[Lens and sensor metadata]
________________________
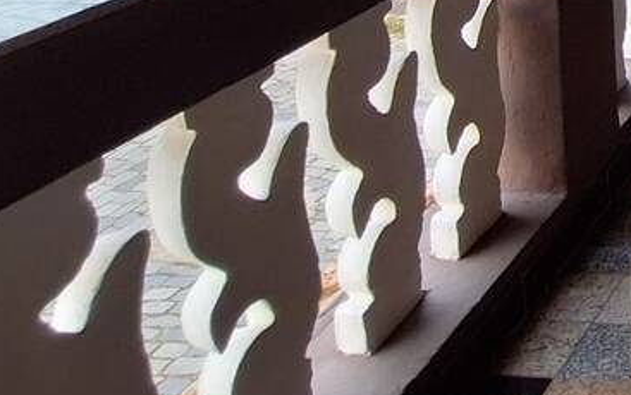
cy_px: -246
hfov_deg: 25.3
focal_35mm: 54
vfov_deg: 19.8
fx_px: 929
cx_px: 1008
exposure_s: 1/40
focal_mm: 1.74
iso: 50
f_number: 2.2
________________________
Every line above is to be written out unchanged, with the pictures omitted.

cy_px: -246
hfov_deg: 25.3
focal_35mm: 54
vfov_deg: 19.8
fx_px: 929
cx_px: 1008
exposure_s: 1/40
focal_mm: 1.74
iso: 50
f_number: 2.2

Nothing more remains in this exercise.